# Exercise requirements:
Transcribe each entry below exactly. Pictures do not go in the copy.

# Data listing:
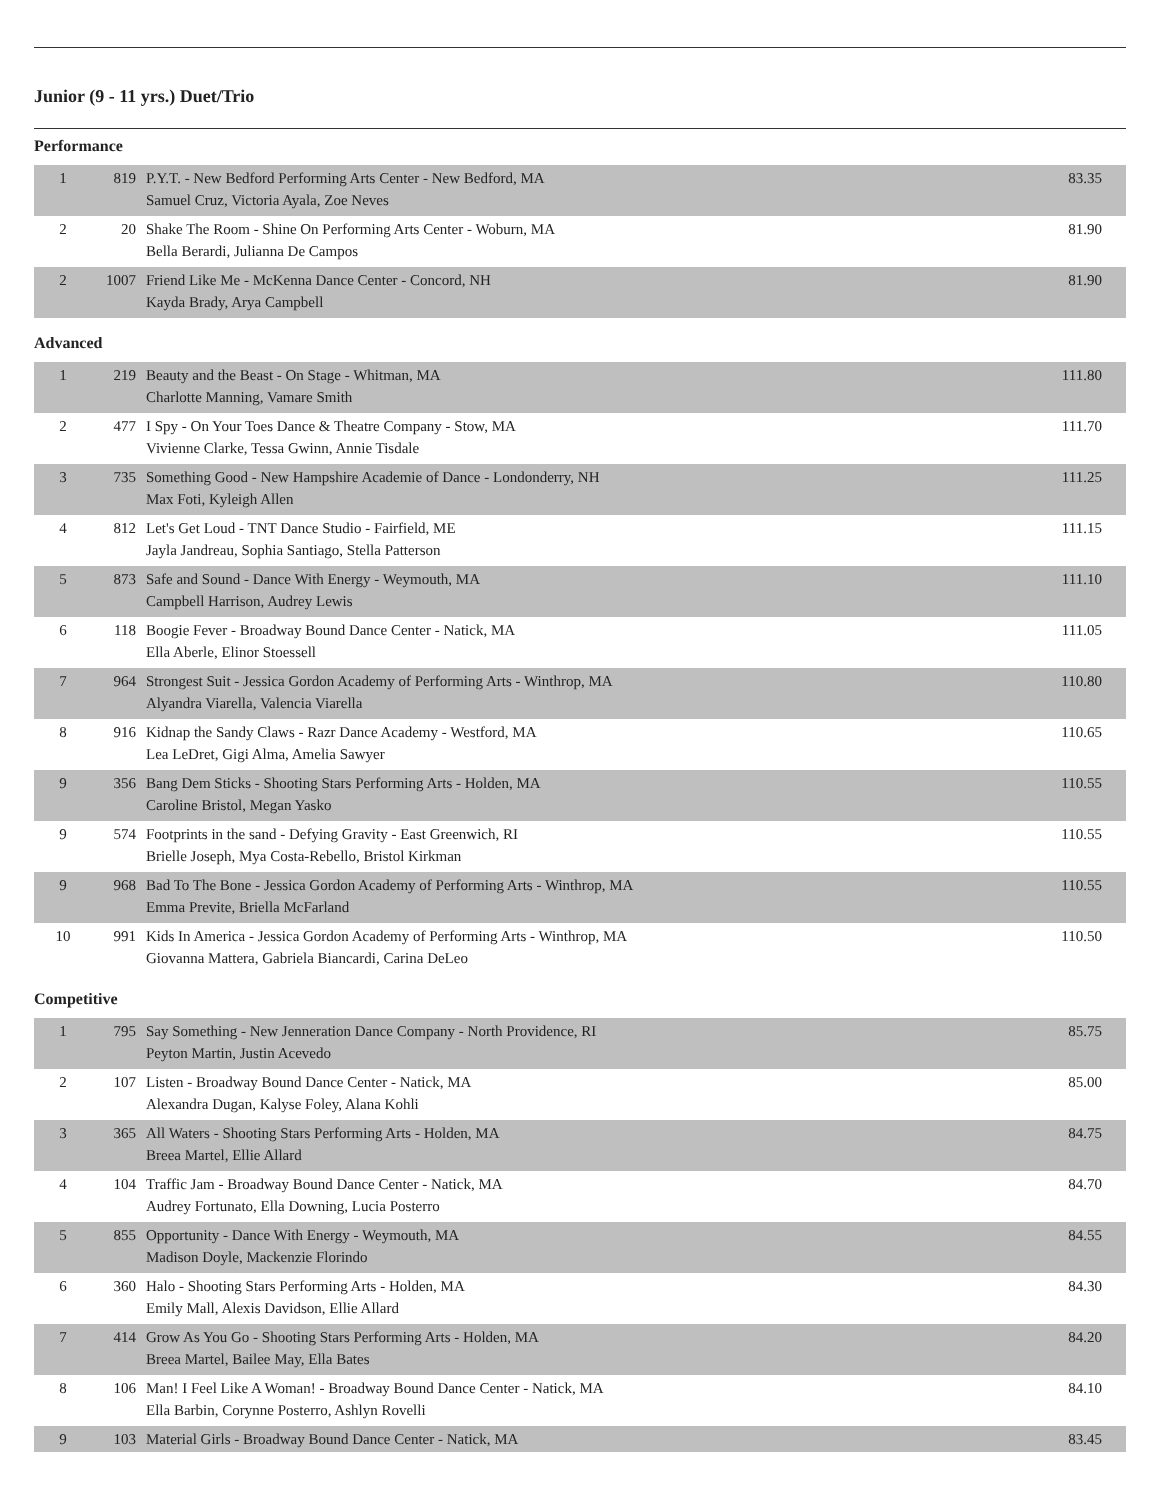Junior (9 - 11 yrs.) Duet/Trio
Performance
| 1 | 819 | P.Y.T. - New Bedford Performing Arts Center - New Bedford, MA Samuel Cruz, Victoria Ayala, Zoe Neves | 83.35 |
| 2 | 20 | Shake The Room - Shine On Performing Arts Center - Woburn, MA Bella Berardi, Julianna De Campos | 81.90 |
| 2 | 1007 | Friend Like Me - McKenna Dance Center - Concord, NH Kayda Brady, Arya Campbell | 81.90 |
Advanced
| 1 | 219 | Beauty and the Beast - On Stage - Whitman, MA Charlotte Manning, Vamare Smith | 111.80 |
| 2 | 477 | I Spy - On Your Toes Dance & Theatre Company - Stow, MA Vivienne Clarke, Tessa Gwinn, Annie Tisdale | 111.70 |
| 3 | 735 | Something Good - New Hampshire Academie of Dance - Londonderry, NH Max Foti, Kyleigh Allen | 111.25 |
| 4 | 812 | Let's Get Loud - TNT Dance Studio - Fairfield, ME Jayla Jandreau, Sophia Santiago, Stella Patterson | 111.15 |
| 5 | 873 | Safe and Sound - Dance With Energy - Weymouth, MA Campbell Harrison, Audrey Lewis | 111.10 |
| 6 | 118 | Boogie Fever - Broadway Bound Dance Center - Natick, MA Ella Aberle, Elinor Stoessell | 111.05 |
| 7 | 964 | Strongest Suit - Jessica Gordon Academy of Performing Arts - Winthrop, MA Alyandra Viarella, Valencia Viarella | 110.80 |
| 8 | 916 | Kidnap the Sandy Claws - Razr Dance Academy - Westford, MA Lea LeDret, Gigi Alma, Amelia Sawyer | 110.65 |
| 9 | 356 | Bang Dem Sticks - Shooting Stars Performing Arts - Holden, MA Caroline Bristol, Megan Yasko | 110.55 |
| 9 | 574 | Footprints in the sand - Defying Gravity - East Greenwich, RI Brielle Joseph, Mya Costa-Rebello, Bristol Kirkman | 110.55 |
| 9 | 968 | Bad To The Bone - Jessica Gordon Academy of Performing Arts - Winthrop, MA Emma Previte, Briella McFarland | 110.55 |
| 10 | 991 | Kids In America - Jessica Gordon Academy of Performing Arts - Winthrop, MA Giovanna Mattera, Gabriela Biancardi, Carina DeLeo | 110.50 |
Competitive
| 1 | 795 | Say Something - New Jenneration Dance Company - North Providence, RI Peyton Martin, Justin Acevedo | 85.75 |
| 2 | 107 | Listen - Broadway Bound Dance Center - Natick, MA Alexandra Dugan, Kalyse Foley, Alana Kohli | 85.00 |
| 3 | 365 | All Waters - Shooting Stars Performing Arts - Holden, MA Breea Martel, Ellie Allard | 84.75 |
| 4 | 104 | Traffic Jam - Broadway Bound Dance Center - Natick, MA Audrey Fortunato, Ella Downing, Lucia Posterro | 84.70 |
| 5 | 855 | Opportunity - Dance With Energy - Weymouth, MA Madison Doyle, Mackenzie Florindo | 84.55 |
| 6 | 360 | Halo - Shooting Stars Performing Arts - Holden, MA Emily Mall, Alexis Davidson, Ellie Allard | 84.30 |
| 7 | 414 | Grow As You Go - Shooting Stars Performing Arts - Holden, MA Breea Martel, Bailee May, Ella Bates | 84.20 |
| 8 | 106 | Man! I Feel Like A Woman! - Broadway Bound Dance Center - Natick, MA Ella Barbin, Corynne Posterro, Ashlyn Rovelli | 84.10 |
| 9 | 103 | Material Girls - Broadway Bound Dance Center - Natick, MA | 83.45 |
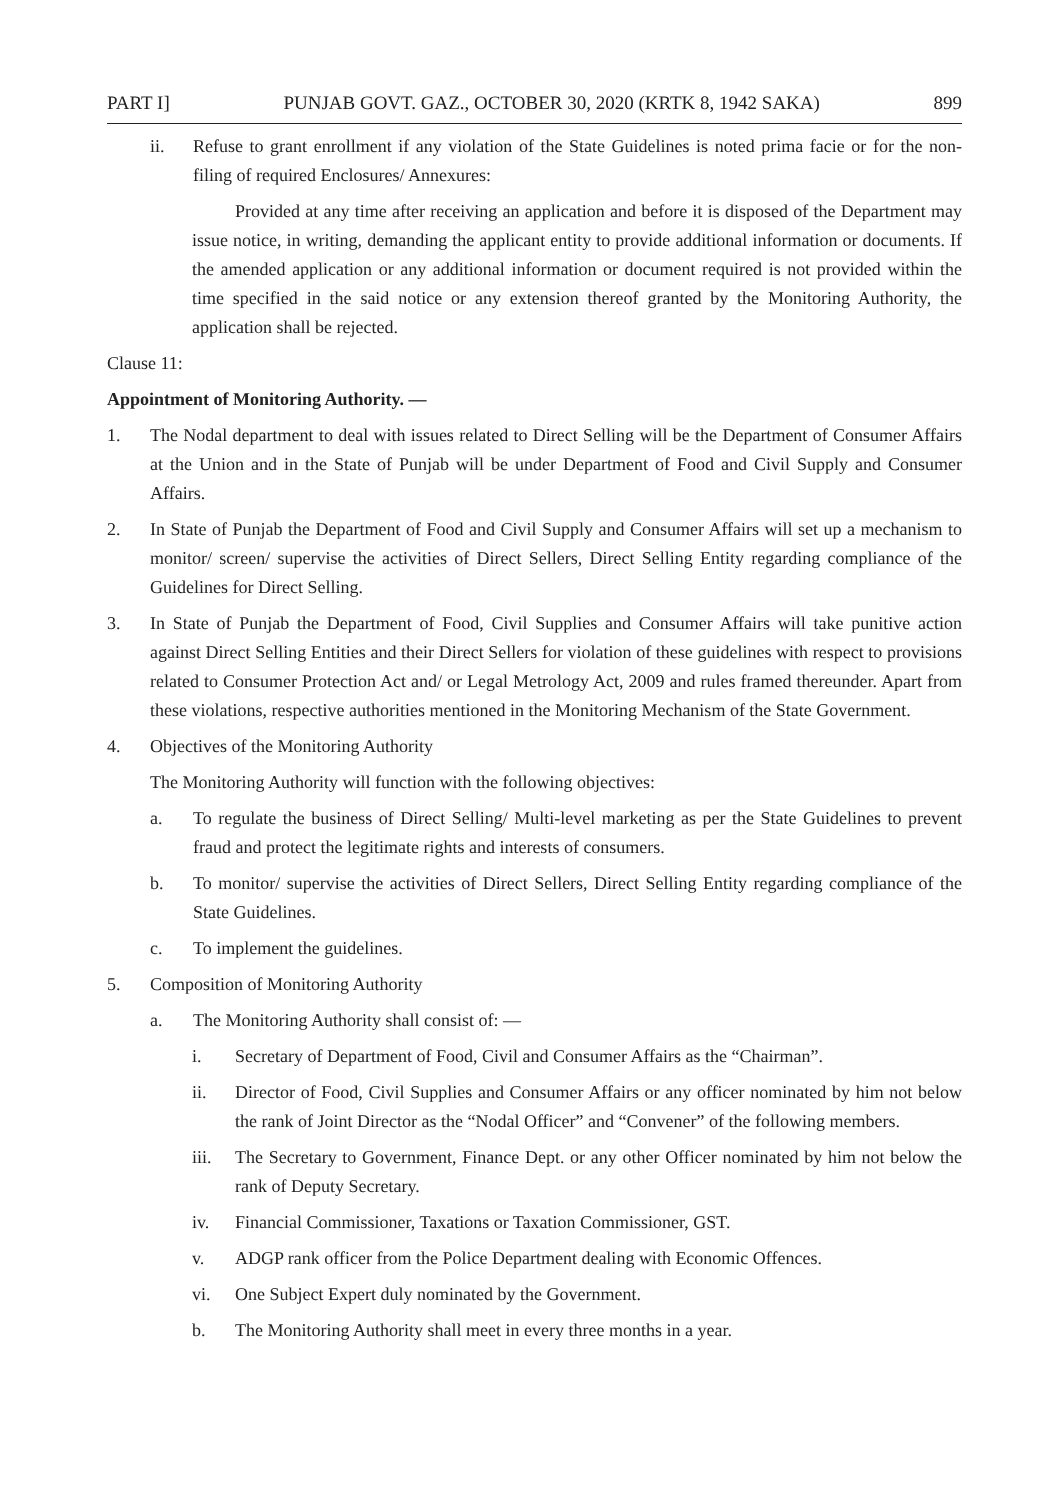PART I] PUNJAB GOVT. GAZ., OCTOBER 30, 2020 (KRTK 8, 1942 SAKA) 899
ii. Refuse to grant enrollment if any violation of the State Guidelines is noted prima facie or for the non-filing of required Enclosures/ Annexures:
Provided at any time after receiving an application and before it is disposed of the Department may issue notice, in writing, demanding the applicant entity to provide additional information or documents. If the amended application or any additional information or document required is not provided within the time specified in the said notice or any extension thereof granted by the Monitoring Authority, the application shall be rejected.
Clause 11:
Appointment of Monitoring Authority. —
1. The Nodal department to deal with issues related to Direct Selling will be the Department of Consumer Affairs at the Union and in the State of Punjab will be under Department of Food and Civil Supply and Consumer Affairs.
2. In State of Punjab the Department of Food and Civil Supply and Consumer Affairs will set up a mechanism to monitor/ screen/ supervise the activities of Direct Sellers, Direct Selling Entity regarding compliance of the Guidelines for Direct Selling.
3. In State of Punjab the Department of Food, Civil Supplies and Consumer Affairs will take punitive action against Direct Selling Entities and their Direct Sellers for violation of these guidelines with respect to provisions related to Consumer Protection Act and/ or Legal Metrology Act, 2009 and rules framed thereunder. Apart from these violations, respective authorities mentioned in the Monitoring Mechanism of the State Government.
4. Objectives of the Monitoring Authority
The Monitoring Authority will function with the following objectives:
a. To regulate the business of Direct Selling/ Multi-level marketing as per the State Guidelines to prevent fraud and protect the legitimate rights and interests of consumers.
b. To monitor/ supervise the activities of Direct Sellers, Direct Selling Entity regarding compliance of the State Guidelines.
c. To implement the guidelines.
5. Composition of Monitoring Authority
a. The Monitoring Authority shall consist of: —
i. Secretary of Department of Food, Civil and Consumer Affairs as the “Chairman”.
ii. Director of Food, Civil Supplies and Consumer Affairs or any officer nominated by him not below the rank of Joint Director as the “Nodal Officer” and “Convener” of the following members.
iii. The Secretary to Government, Finance Dept. or any other Officer nominated by him not below the rank of Deputy Secretary.
iv. Financial Commissioner, Taxations or Taxation Commissioner, GST.
v. ADGP rank officer from the Police Department dealing with Economic Offences.
vi. One Subject Expert duly nominated by the Government.
b. The Monitoring Authority shall meet in every three months in a year.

# Answer below:
Junior (9 - 11 yrs.) Duet/Trio
Performance
| 1 | 819 | P.Y.T. - New Bedford Performing Arts Center - New Bedford, MA Samuel Cruz, Victoria Ayala, Zoe Neves | 83.35 |
| 2 | 20 | Shake The Room - Shine On Performing Arts Center - Woburn, MA Bella Berardi, Julianna De Campos | 81.90 |
| 2 | 1007 | Friend Like Me - McKenna Dance Center - Concord, NH Kayda Brady, Arya Campbell | 81.90 |
Advanced
| 1 | 219 | Beauty and the Beast - On Stage - Whitman, MA Charlotte Manning, Vamare Smith | 111.80 |
| 2 | 477 | I Spy - On Your Toes Dance & Theatre Company - Stow, MA Vivienne Clarke, Tessa Gwinn, Annie Tisdale | 111.70 |
| 3 | 735 | Something Good - New Hampshire Academie of Dance - Londonderry, NH Max Foti, Kyleigh Allen | 111.25 |
| 4 | 812 | Let's Get Loud - TNT Dance Studio - Fairfield, ME Jayla Jandreau, Sophia Santiago, Stella Patterson | 111.15 |
| 5 | 873 | Safe and Sound - Dance With Energy - Weymouth, MA Campbell Harrison, Audrey Lewis | 111.10 |
| 6 | 118 | Boogie Fever - Broadway Bound Dance Center - Natick, MA Ella Aberle, Elinor Stoessell | 111.05 |
| 7 | 964 | Strongest Suit - Jessica Gordon Academy of Performing Arts - Winthrop, MA Alyandra Viarella, Valencia Viarella | 110.80 |
| 8 | 916 | Kidnap the Sandy Claws - Razr Dance Academy - Westford, MA Lea LeDret, Gigi Alma, Amelia Sawyer | 110.65 |
| 9 | 356 | Bang Dem Sticks - Shooting Stars Performing Arts - Holden, MA Caroline Bristol, Megan Yasko | 110.55 |
| 9 | 574 | Footprints in the sand - Defying Gravity - East Greenwich, RI Brielle Joseph, Mya Costa-Rebello, Bristol Kirkman | 110.55 |
| 9 | 968 | Bad To The Bone - Jessica Gordon Academy of Performing Arts - Winthrop, MA Emma Previte, Briella McFarland | 110.55 |
| 10 | 991 | Kids In America - Jessica Gordon Academy of Performing Arts - Winthrop, MA Giovanna Mattera, Gabriela Biancardi, Carina DeLeo | 110.50 |
Competitive
| 1 | 795 | Say Something - New Jenneration Dance Company - North Providence, RI Peyton Martin, Justin Acevedo | 85.75 |
| 2 | 107 | Listen - Broadway Bound Dance Center - Natick, MA Alexandra Dugan, Kalyse Foley, Alana Kohli | 85.00 |
| 3 | 365 | All Waters - Shooting Stars Performing Arts - Holden, MA Breea Martel, Ellie Allard | 84.75 |
| 4 | 104 | Traffic Jam - Broadway Bound Dance Center - Natick, MA Audrey Fortunato, Ella Downing, Lucia Posterro | 84.70 |
| 5 | 855 | Opportunity - Dance With Energy - Weymouth, MA Madison Doyle, Mackenzie Florindo | 84.55 |
| 6 | 360 | Halo - Shooting Stars Performing Arts - Holden, MA Emily Mall, Alexis Davidson, Ellie Allard | 84.30 |
| 7 | 414 | Grow As You Go - Shooting Stars Performing Arts - Holden, MA Breea Martel, Bailee May, Ella Bates | 84.20 |
| 8 | 106 | Man! I Feel Like A Woman! - Broadway Bound Dance Center - Natick, MA Ella Barbin, Corynne Posterro, Ashlyn Rovelli | 84.10 |
| 9 | 103 | Material Girls - Broadway Bound Dance Center - Natick, MA | 83.45 |
PART I] PUNJAB GOVT. GAZ., OCTOBER 30, 2020 (KRTK 8, 1942 SAKA) 899
ii. Refuse to grant enrollment if any violation of the State Guidelines is noted prima facie or for the non-filing of required Enclosures/ Annexures:
Provided at any time after receiving an application and before it is disposed of the Department may issue notice, in writing, demanding the applicant entity to provide additional information or documents. If the amended application or any additional information or document required is not provided within the time specified in the said notice or any extension thereof granted by the Monitoring Authority, the application shall be rejected.
Clause 11:
Appointment of Monitoring Authority. —
1. The Nodal department to deal with issues related to Direct Selling will be the Department of Consumer Affairs at the Union and in the State of Punjab will be under Department of Food and Civil Supply and Consumer Affairs.
2. In State of Punjab the Department of Food and Civil Supply and Consumer Affairs will set up a mechanism to monitor/ screen/ supervise the activities of Direct Sellers, Direct Selling Entity regarding compliance of the Guidelines for Direct Selling.
3. In State of Punjab the Department of Food, Civil Supplies and Consumer Affairs will take punitive action against Direct Selling Entities and their Direct Sellers for violation of these guidelines with respect to provisions related to Consumer Protection Act and/ or Legal Metrology Act, 2009 and rules framed thereunder. Apart from these violations, respective authorities mentioned in the Monitoring Mechanism of the State Government.
4. Objectives of the Monitoring Authority
The Monitoring Authority will function with the following objectives:
a. To regulate the business of Direct Selling/ Multi-level marketing as per the State Guidelines to prevent fraud and protect the legitimate rights and interests of consumers.
b. To monitor/ supervise the activities of Direct Sellers, Direct Selling Entity regarding compliance of the State Guidelines.
c. To implement the guidelines.
5. Composition of Monitoring Authority
a. The Monitoring Authority shall consist of: —
i. Secretary of Department of Food, Civil and Consumer Affairs as the “Chairman”.
ii. Director of Food, Civil Supplies and Consumer Affairs or any officer nominated by him not below the rank of Joint Director as the “Nodal Officer” and “Convener” of the following members.
iii. The Secretary to Government, Finance Dept. or any other Officer nominated by him not below the rank of Deputy Secretary.
iv. Financial Commissioner, Taxations or Taxation Commissioner, GST.
v. ADGP rank officer from the Police Department dealing with Economic Offences.
vi. One Subject Expert duly nominated by the Government.
b. The Monitoring Authority shall meet in every three months in a year.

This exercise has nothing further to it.